Activity list:
• A. According to the article on BYU's non-conference schedule, where did Arizona's non-conference strength of schedule rank last year?
• B. Extend the article on BYU's non-conference schedule, picking up right after its final line.

How Tough is BYU’s Schedule?

The schedule is good. It’s not a non-conference schedule that is top 25 nationally, but that’s not a knock at all. BYU doesn’t need to schedule that tough. The schedule should be a top 75 type schedule depending on how teams finish. Arizona’s non-conference SOS was 34th last year, and I think this will be similar or slightly below that. BYU will have more Quad 4 games than Arizona did. The Wildcats were a 4 seed in the NCAA Tournament despite a similar Big 12 profile to BYU due to their non-conference strength of schedule.

BYU has more high quality games than they have ever gotten. The headline is two quality exhibitions and six games that will be Quad One or Quad Two. BYU wanted two quality exhibition games that would allow them to tinker with lineups and concepts early on without the fear of a dropping a game that counted. Nebraska will give them a road test and I expect North Carolina to be a sell out or close to it since BYU is playing a blue blood and it will be the chance for most fans to see the new team in person.

For the six Quad one/two games, UConn is a likely top 10 team, Wisconsin is a borderline preseason top 25 team, Clemson is a likely tourney team, Villanova is a name brand but is an unknown with a new coach, and BYU will be heavy favorites to win the Thanksgiving tourney in Orlando over Dayton, Miami, and Georgetown.

UConn will likely be the only game BYU is an underdog. BYU has a good chance to rack up some nice wins in non-conference and set them up for a high seed heading into Big 12 Tournament play. A win over UConn would give BYU a premier win in non-conference and let BYU dream about the possibility of chasing a top seed in the NCAA Tourney and running the table in non-conference. Below is how I rank the difficulty of BYU’s top non-conference games.

  1. UConn (Boston)
  2. Wisconsin (SLC)
  3. Clemson (NYC)
  4. Villanova (Vegas)

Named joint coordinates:
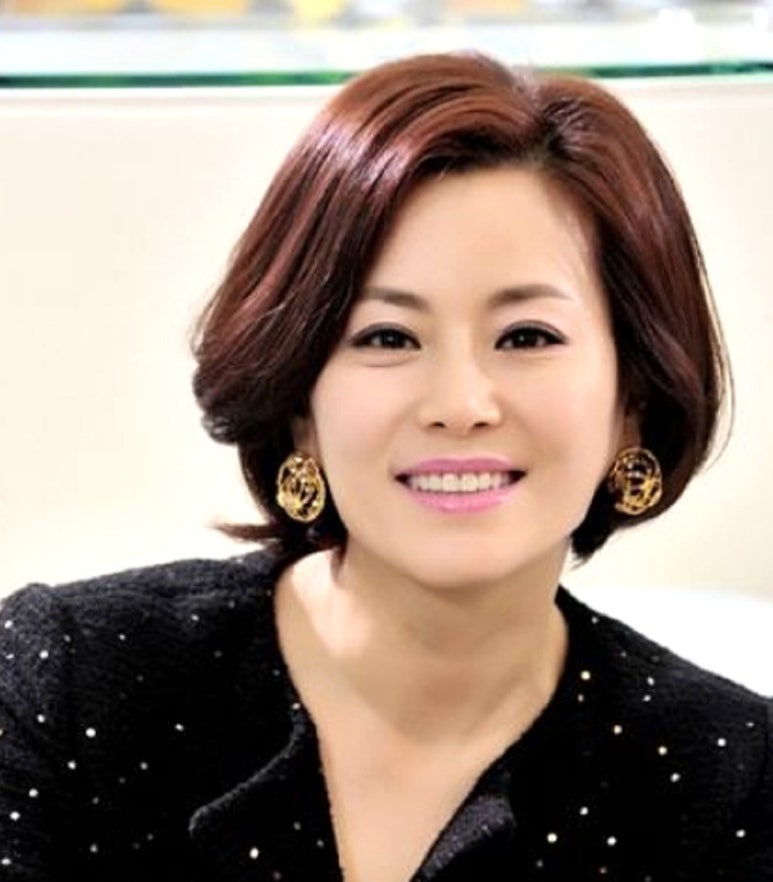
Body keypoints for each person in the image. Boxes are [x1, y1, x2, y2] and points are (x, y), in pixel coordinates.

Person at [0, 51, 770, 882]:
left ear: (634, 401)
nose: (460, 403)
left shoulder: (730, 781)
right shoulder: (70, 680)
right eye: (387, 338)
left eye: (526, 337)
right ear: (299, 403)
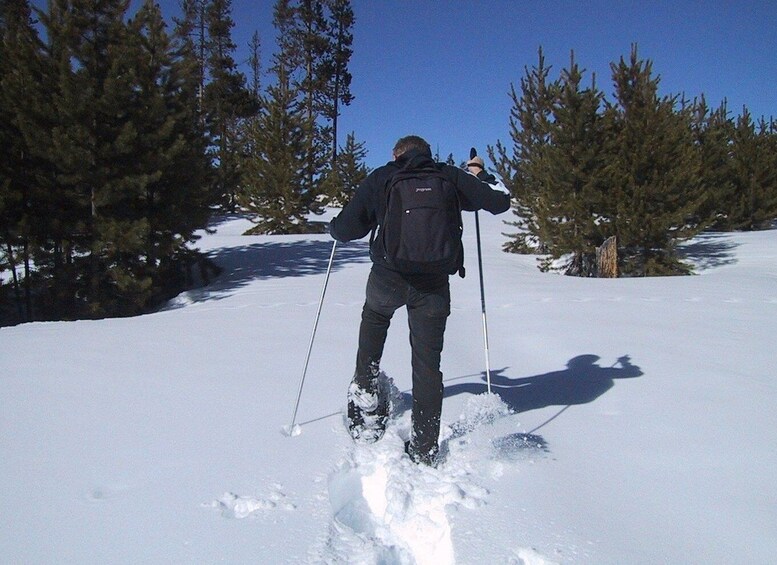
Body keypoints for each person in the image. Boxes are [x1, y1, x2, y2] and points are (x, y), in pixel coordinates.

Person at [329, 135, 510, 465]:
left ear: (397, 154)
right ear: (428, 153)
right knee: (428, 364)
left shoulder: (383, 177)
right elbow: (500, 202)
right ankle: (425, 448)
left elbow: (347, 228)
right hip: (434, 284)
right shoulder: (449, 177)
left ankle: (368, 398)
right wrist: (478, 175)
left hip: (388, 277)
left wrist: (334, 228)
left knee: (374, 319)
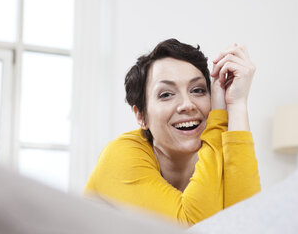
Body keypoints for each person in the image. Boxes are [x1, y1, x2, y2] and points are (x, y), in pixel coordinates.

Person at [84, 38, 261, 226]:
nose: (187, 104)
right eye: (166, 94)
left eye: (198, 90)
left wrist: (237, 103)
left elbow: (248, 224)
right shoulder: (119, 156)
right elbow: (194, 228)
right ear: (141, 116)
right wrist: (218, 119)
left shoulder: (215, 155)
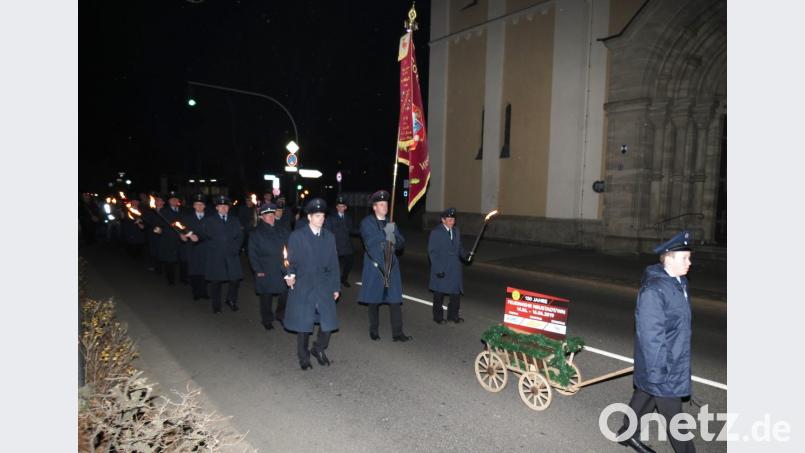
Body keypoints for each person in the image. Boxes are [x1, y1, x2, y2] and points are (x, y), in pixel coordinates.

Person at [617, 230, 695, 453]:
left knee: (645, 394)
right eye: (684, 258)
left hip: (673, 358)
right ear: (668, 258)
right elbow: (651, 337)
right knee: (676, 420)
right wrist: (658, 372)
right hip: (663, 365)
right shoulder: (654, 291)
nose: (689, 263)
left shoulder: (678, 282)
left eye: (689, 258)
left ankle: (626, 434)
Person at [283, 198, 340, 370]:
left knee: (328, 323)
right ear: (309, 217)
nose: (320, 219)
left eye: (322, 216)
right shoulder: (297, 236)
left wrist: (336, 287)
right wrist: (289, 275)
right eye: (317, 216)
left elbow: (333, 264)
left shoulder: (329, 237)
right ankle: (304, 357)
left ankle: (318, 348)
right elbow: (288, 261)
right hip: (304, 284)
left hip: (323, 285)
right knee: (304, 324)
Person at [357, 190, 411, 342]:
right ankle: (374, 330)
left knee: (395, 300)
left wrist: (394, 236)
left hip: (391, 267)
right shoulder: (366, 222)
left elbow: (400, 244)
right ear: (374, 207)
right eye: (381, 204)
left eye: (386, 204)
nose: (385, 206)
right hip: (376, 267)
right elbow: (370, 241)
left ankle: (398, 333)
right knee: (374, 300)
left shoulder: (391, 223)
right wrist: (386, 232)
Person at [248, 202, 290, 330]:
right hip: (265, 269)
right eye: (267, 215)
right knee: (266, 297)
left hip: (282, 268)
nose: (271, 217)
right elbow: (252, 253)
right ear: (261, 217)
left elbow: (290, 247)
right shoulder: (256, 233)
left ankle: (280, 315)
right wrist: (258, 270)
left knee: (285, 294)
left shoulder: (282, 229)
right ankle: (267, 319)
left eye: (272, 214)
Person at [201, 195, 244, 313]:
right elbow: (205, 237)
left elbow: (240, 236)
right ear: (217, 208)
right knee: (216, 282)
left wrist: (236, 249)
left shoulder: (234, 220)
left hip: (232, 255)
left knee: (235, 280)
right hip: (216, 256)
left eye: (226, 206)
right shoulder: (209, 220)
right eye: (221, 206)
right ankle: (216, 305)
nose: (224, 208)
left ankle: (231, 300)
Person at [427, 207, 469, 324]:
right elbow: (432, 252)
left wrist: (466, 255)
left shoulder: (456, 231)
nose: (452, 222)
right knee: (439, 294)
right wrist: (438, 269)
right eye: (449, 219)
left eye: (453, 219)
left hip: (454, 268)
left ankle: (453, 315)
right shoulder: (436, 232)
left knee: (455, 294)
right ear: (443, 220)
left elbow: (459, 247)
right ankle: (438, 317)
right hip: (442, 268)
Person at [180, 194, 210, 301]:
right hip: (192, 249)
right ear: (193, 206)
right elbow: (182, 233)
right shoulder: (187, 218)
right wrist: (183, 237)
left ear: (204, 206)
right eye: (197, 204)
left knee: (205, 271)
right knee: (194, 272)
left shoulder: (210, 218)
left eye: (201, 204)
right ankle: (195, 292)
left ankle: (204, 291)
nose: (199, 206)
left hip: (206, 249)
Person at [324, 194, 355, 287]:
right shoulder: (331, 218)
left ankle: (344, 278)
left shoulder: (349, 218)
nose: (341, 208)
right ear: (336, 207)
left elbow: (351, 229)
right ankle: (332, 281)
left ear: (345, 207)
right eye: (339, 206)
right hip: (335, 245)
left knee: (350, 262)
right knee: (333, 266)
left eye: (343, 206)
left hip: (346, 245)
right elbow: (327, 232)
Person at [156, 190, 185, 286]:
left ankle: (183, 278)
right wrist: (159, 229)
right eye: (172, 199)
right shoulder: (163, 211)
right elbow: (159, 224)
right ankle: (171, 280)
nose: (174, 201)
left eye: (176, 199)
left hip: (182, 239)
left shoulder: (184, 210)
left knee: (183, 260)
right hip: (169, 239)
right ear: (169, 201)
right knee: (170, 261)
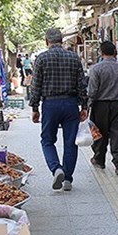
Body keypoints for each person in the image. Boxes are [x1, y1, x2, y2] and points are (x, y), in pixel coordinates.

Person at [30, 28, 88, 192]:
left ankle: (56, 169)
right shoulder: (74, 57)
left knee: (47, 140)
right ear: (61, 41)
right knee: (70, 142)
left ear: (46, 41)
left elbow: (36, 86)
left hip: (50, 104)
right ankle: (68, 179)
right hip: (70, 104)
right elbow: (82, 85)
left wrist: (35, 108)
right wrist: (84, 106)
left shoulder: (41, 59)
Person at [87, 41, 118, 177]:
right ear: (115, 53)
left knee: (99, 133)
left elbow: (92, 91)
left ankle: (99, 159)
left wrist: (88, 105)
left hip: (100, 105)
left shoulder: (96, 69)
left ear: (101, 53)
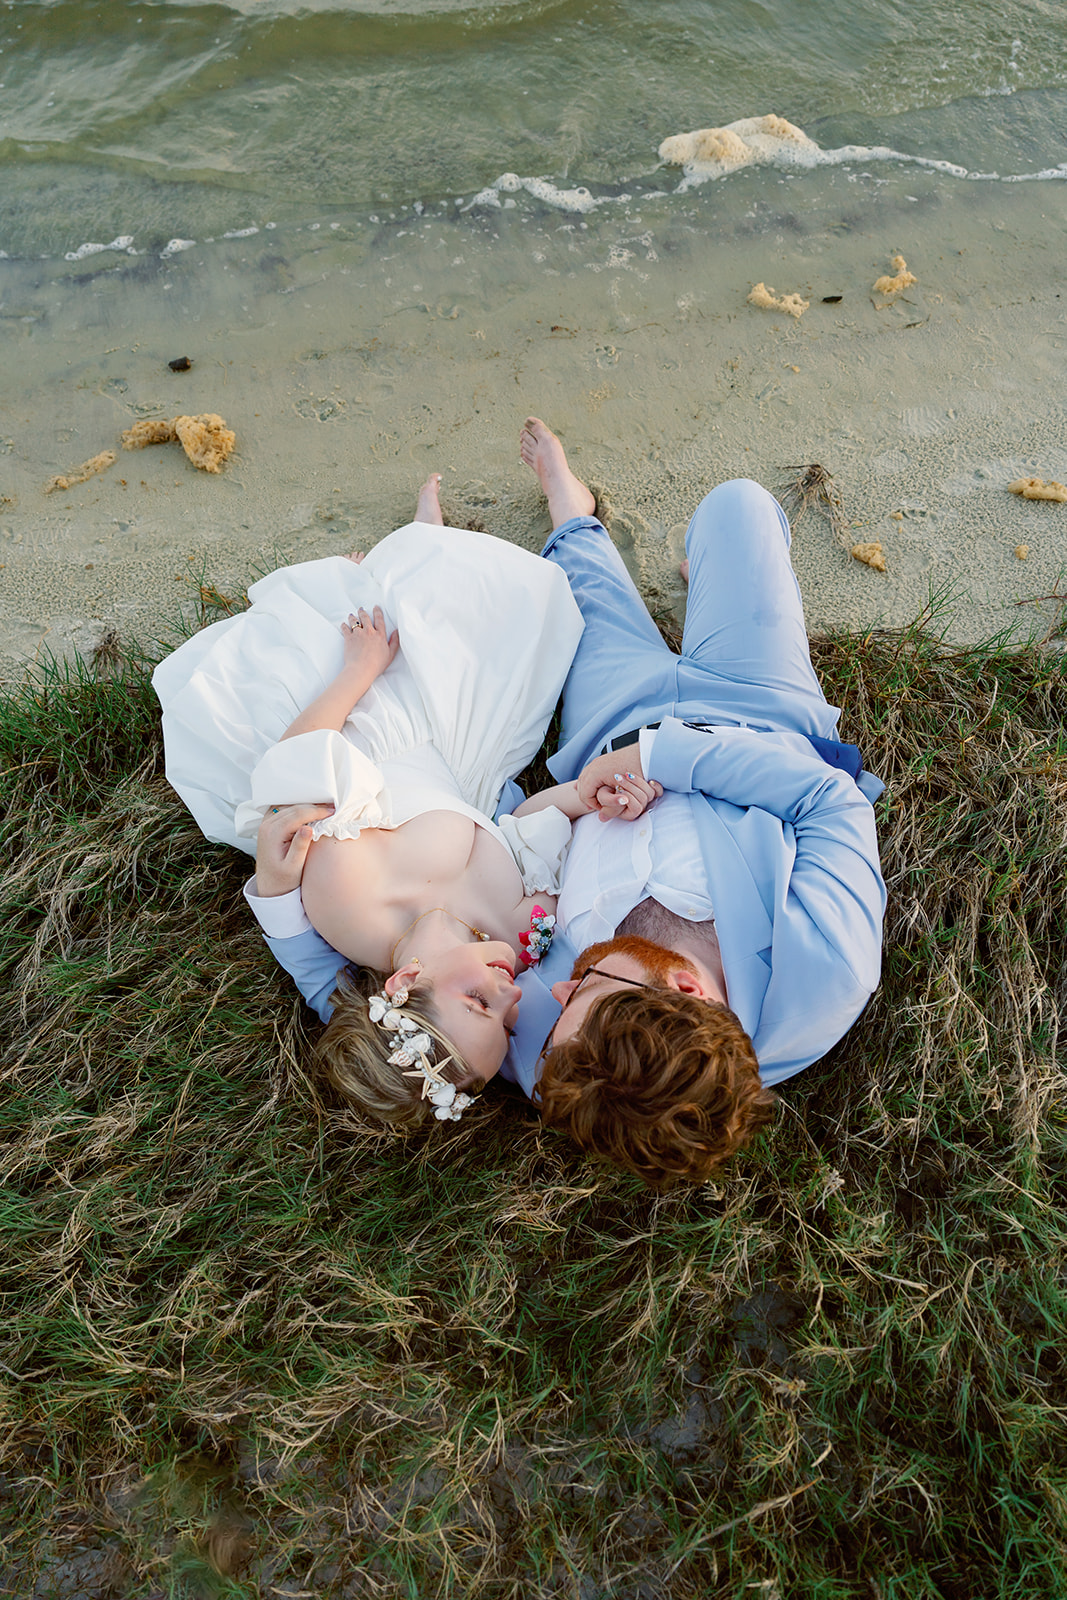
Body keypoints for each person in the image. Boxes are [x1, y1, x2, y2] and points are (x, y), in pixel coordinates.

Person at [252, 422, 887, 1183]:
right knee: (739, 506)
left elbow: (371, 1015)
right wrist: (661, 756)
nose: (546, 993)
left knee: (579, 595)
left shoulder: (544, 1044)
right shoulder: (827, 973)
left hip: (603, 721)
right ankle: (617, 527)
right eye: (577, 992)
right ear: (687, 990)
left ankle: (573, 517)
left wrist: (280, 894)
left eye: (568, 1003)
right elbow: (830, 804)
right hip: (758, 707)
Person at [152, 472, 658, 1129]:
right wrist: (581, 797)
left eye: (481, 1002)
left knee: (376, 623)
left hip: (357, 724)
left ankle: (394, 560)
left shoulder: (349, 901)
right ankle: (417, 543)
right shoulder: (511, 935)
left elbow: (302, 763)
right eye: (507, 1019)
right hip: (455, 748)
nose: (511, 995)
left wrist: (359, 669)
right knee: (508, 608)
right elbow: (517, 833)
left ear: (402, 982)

Task responses:
• A. 34th

• B.
  5. Orlando Tourney — Dayton/Miami/Georgetown
  6. Orlando Tourney — Dayton/Miami/Georgetown

Other Thoughts on the Schedule

  • Delta Center Games: BYU has 3 games in SLC. North Carolina will be the first chance most fans get to see AJ Dybantsa and crew in person, Wisconsin will be a Quad One game, and Cal Baptist is the third one. I’ve seen many fans confused why the heck BYU is playing Cal Baptist in the Delta Center and not in Provo. This will be the fourth consecutive season BYU is playing a lower-tier opponent in the Delta Center. BYU has wanted to get more northern Utah residents a chance to see an affordable game closer to their area.

Sources tell me BYU tried to get a more local team like Weber State, Utah Tech, SUU, and others, but details couldn’t be ironed out. BYU settled on a western region team. One silver lining is that since this is a neutral site game, it will have a chance to be a Quad Three game rather than Quad Four. That likely won’t move the needle with seeding, but reducing the amount of Quad Four games on the resume isn’t a bad thing.

  • BYU vs Duke: Two sources told me that BYU and Duke discussed a game December 13 at Dickies Arena in Forth Worth, Texas. One source told me discussions broke down, in part, due to Duke assistant Jai Lucas taking the head coach job at Miami. Lucas had a connection between the Boozers and Dybantsas and was driving the talks, and things never took off after he went to Miami.